* **WORK INSTRUCTION 1**
Translate this sentence from the commentary on central bank policy into Spanish: "We think the Fed is likely to announce this normalisation at its September meeting – before the next interest rate hike."
* **WORK INSTRUCTION 2**
Write the next few sentences of the commentary on central bank policy, picking up after its final sentence.

* **TEXT UNDER STUDY**
╔══

Yellen also noted that balance sheet normalisation (the process of slowly reducing the central bank’s balance sheet) will need to be implemented soon through slowing the reinvestment of maturing assets. Yellen noted that this process will also occur gradually, giving private investors enough time to absorb these assets in the market, thereby not putting too much sudden upward pressure on bond yields. We think the Fed is likely to announce this normalisation at its September meeting – before the next interest rate hike. Although interest rate hikes and balance sheet management are two separate and different monetary policy tools, there is a risk that using both policy levers at the same time may cause unwanted market disruptions in the current economic environment. While interest rate adjustments are conditional on (predominately) inflation and employment outcomes, balance sheet roll off is not conditional on these indicators meeting the Fed’s expectations. The actual impact of balance sheet normalisation on the economy will be felt less in the economy than an interest rate hike. On our estimates, total balance sheet run-off in 2018 would equate to around 1.5 rate hikes (or around 40 basis points).
The Bank of Canada (BoC) followed up on it recent hawkish commentary by hiking interest rates for the first time in seven years to 0.75% (but this rate rise was expected by markets). Better than expected GDP growth recently has narrowed the output gap (the difference between actual and potential growth) which allows for higher interest rates.

╚══

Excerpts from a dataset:

╔══

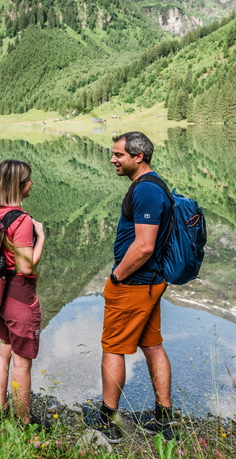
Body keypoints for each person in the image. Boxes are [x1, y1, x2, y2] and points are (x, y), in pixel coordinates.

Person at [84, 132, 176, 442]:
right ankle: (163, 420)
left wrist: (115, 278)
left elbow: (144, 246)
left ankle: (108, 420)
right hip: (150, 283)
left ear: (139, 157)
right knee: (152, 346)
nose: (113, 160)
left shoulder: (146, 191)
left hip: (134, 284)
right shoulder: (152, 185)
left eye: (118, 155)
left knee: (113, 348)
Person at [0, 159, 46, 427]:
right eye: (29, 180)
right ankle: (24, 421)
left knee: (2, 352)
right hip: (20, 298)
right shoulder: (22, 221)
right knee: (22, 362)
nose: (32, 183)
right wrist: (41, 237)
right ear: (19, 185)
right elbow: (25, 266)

╚══
╔══

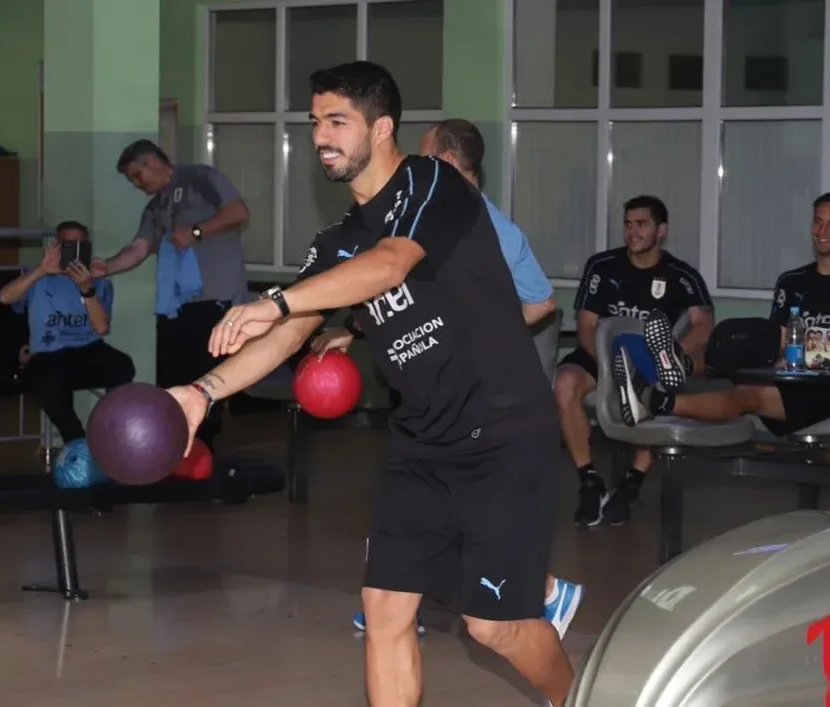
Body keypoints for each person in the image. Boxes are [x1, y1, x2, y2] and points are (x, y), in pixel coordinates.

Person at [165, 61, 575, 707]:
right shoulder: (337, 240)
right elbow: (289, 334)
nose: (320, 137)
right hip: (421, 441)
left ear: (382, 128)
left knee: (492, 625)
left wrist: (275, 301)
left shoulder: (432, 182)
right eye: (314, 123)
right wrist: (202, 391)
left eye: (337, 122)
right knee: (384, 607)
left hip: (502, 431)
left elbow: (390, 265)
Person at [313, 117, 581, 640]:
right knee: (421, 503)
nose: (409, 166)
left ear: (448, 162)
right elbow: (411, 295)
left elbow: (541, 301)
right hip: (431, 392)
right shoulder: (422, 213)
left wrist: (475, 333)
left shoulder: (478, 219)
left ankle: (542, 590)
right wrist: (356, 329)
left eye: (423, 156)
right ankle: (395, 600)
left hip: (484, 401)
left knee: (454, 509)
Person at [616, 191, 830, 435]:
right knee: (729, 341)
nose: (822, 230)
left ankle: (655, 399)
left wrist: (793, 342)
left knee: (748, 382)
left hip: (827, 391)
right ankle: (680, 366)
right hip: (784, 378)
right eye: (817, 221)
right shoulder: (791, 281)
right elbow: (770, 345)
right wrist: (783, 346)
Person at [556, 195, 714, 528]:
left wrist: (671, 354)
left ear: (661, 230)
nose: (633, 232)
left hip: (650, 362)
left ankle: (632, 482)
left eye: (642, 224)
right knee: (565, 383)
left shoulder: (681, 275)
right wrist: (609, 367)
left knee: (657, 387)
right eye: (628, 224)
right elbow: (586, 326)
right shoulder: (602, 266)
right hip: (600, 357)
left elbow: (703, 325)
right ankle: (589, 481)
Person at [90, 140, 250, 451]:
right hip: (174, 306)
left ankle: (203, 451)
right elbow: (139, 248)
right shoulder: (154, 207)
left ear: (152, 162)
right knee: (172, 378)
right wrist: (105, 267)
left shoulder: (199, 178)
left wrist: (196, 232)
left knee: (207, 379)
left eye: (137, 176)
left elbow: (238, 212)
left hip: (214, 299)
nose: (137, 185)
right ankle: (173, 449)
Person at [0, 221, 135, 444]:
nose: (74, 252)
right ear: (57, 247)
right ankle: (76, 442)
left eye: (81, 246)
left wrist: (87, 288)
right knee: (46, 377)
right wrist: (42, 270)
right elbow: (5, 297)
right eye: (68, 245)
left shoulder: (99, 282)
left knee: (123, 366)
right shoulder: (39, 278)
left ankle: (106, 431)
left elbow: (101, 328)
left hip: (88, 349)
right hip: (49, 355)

╚══

* **YOUR RESPONSE 1**
Creemos que es probable que la Fed anuncie esta normalización en su reunión de septiembre, antes de la próxima subida de los tipos de interés.

* **YOUR RESPONSE 2**
The Australian and Canadian economies have some similarities in economic performance lately (both are very reliant on commodity exports and have recently experienced a significant house price boom) so the risk is that there could be an expectation for the Reserve Bank of Australia (RBA) to turn hawkish. But we do not see the BoC hike as an early sign of near-term RBA rate rises. We see three key differences between the Australian and Canadian economies that will keep the Reserve Bank of Australia on hold for now:
- Policy rates are still lower in Canada (at 0.75% vs Australia at 1.50%). The BoC cut the policy rate twice in 2015 as an “insurance” cut to the significant oil price slump and are now playing catch-up to normalise rates.
- Australia is still in the end of a mining capex decline which will act as a drag on growth while Canadian growth has been increasing over the past year.
- The Canadian economy is most reliant on the US economy (where growth is lifting) as its major trading partner while Australia is most reliant on China (where growth is slowing).
These factors argue for a cautious RBA for now. Currently, the market expects that the BoC will lift interest rates to 1.50% in a year’s time. The risk is that hikes are less frequent, as has been the experience with the Fed given global low inflation and wages growth.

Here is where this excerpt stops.